Requisitos del ejercicio -
Según el fragmento sobre protección social, ¿cómo se financia el piso de protección social? Contesta en una sola oración, por favor.

Fragmento del documento -
☆ ☆ ☆ ☆ ☆
A nivel mundial se han ampliado los sistemas de protección social como un mecanismo exitoso para reducir la pobreza y la desigualdad, tanto en términos coyunturales (i.e. ingreso) como estructurales (i.e. inclusión, oportunidades y capacidades). La “protección social” es un mecanismo de prevención y promoción de riesgos económicos y sociales. La “protección social” incluye a la “seguridad social”. Las prestaciones no-contributivas (i.e. transferencias financiadas desde el Presupuesto General del Estado, PGE) rompen la exclusión tradicional de la “seguridad social” vinculada al “mercado de empleo”.


La OIT lanzó hace pocos años la iniciativa del “piso de protección social” haciendo un llamado a garantizar la protección social para todas las personas. En el Ecuador es necesaria mayor decisión para consolidar un piso de protección social, en coherencia con la Constitución y el Plan Nacional para el Buen Vivir. Se debe pensar un piso de protección social universal (para todos y todas) que brinde “prestaciones ciudadanas” (i.e. a las que se tiene derecho por ser ciudadano/a) frente a los siguientes riesgos: pobreza [extrema], vejez, discapacidad, enfermedad, desempleo y falta de vivienda y servicios básicos (i.e. agua y saneamiento). Se debe debatir, pero frente a estos riesgos va mi propuesta.


El piso de protección social debe cubrir a todas las personas, se financia de manera solidaria desde el PGE (a través del pago de impuestos). Se basa en la justicia social, no en el paternalismo; es redistributivo (para lograr igualdad de oportunidades y capacidades), garantiza la vida digna, y es pilar del Sistema Nacional de Inclusión y Equidad Social, por lo tanto del Régimen de Buen Vivir. Se fundamenta en el contrato social establecido en la Constitución, y plantea a la protección social como instrumento de inclusión y movilidad social, así como un medio para la erradicación de pobreza en el corto plazo.
☆ ☆ ☆ ☆ ☆
Datos proporcionados -
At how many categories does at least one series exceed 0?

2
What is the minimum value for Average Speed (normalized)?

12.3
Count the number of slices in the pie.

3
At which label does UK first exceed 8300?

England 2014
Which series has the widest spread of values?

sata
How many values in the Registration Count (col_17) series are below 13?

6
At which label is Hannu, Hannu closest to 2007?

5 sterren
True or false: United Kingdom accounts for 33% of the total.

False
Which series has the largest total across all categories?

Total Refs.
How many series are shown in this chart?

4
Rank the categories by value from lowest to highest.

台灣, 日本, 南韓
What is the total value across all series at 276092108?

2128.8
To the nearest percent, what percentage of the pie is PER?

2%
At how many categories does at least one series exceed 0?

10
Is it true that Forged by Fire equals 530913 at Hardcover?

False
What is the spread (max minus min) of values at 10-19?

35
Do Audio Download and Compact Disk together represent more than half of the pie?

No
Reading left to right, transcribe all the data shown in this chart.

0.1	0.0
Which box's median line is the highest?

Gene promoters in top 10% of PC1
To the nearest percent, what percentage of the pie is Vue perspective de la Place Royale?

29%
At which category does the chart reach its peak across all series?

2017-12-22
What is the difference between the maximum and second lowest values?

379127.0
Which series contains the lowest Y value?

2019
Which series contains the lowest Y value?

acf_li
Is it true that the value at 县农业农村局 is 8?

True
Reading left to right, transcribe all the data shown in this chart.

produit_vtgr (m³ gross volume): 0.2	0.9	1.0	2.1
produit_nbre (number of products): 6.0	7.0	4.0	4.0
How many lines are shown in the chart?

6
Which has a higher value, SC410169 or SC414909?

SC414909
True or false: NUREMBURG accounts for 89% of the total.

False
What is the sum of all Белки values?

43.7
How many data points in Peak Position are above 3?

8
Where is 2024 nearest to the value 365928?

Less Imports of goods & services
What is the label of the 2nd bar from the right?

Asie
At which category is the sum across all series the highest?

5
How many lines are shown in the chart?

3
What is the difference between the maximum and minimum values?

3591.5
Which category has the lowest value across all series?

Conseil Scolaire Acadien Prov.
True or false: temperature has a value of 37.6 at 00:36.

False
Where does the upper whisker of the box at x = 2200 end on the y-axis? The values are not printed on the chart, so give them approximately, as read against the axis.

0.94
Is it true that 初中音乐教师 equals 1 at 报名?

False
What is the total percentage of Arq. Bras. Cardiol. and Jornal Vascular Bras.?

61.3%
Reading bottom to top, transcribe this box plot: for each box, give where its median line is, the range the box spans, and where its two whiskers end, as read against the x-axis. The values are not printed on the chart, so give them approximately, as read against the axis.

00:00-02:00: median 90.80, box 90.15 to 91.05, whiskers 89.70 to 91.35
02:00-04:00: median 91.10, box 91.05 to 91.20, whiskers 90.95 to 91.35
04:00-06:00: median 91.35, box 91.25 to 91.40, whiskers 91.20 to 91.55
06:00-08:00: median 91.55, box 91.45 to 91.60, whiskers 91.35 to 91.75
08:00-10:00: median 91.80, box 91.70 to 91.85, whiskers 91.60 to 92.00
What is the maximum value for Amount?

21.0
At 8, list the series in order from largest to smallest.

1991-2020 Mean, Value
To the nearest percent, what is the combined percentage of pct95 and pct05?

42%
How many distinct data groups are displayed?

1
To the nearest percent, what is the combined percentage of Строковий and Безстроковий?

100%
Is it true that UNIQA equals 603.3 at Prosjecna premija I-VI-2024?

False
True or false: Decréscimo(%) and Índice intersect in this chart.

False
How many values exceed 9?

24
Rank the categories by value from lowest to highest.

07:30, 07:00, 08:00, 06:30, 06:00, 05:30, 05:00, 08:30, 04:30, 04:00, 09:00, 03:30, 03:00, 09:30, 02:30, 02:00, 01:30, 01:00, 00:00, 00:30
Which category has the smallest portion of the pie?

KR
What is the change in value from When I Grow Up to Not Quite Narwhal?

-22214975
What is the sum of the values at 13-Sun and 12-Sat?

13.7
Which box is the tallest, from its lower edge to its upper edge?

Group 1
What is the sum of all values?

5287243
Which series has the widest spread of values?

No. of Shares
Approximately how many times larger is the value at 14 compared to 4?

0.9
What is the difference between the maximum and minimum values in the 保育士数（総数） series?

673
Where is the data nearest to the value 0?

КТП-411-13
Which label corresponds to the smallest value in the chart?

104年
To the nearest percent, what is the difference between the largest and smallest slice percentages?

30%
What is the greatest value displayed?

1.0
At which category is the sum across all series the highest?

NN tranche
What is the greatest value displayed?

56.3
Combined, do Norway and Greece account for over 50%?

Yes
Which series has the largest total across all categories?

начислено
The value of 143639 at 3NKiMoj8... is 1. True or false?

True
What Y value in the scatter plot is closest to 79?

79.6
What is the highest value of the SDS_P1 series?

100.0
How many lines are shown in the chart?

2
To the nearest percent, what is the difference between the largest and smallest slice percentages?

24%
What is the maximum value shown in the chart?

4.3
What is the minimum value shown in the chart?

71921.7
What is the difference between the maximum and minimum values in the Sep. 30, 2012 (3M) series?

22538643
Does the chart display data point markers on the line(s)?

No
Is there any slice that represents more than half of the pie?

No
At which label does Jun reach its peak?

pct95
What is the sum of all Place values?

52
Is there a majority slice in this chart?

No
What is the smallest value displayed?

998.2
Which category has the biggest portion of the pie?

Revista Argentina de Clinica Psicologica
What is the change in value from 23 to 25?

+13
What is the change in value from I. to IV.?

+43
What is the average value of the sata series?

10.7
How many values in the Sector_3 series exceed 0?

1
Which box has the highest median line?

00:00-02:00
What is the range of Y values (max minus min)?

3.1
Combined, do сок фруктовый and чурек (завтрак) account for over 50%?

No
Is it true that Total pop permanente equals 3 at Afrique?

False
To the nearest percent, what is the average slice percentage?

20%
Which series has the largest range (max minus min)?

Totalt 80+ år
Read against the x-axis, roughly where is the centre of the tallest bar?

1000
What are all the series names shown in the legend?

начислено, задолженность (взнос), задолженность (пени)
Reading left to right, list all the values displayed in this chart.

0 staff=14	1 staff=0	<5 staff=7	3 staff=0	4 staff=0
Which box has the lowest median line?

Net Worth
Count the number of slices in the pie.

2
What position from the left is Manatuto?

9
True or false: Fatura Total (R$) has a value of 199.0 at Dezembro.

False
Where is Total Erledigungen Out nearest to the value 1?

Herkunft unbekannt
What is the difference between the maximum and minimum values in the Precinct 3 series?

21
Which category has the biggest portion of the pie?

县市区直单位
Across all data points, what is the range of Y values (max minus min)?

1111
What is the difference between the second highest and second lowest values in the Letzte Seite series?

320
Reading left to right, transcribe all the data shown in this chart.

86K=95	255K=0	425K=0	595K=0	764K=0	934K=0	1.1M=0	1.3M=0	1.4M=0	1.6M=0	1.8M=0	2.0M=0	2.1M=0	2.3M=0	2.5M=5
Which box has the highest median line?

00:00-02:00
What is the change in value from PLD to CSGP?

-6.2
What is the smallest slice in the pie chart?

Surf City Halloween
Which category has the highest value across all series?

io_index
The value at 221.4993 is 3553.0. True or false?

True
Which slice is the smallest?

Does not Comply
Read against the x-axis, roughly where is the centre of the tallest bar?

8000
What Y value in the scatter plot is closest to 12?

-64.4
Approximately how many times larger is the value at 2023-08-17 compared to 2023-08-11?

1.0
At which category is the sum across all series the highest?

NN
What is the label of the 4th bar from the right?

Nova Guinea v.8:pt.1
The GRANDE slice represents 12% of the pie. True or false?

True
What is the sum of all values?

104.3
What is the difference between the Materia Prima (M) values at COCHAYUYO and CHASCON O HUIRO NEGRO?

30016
☆ ☆ ☆ ☆ ☆
Respuesta del ejercicio -
Se financia de manera solidaria desde el Presupuesto General del Estado, a través del pago de impuestos.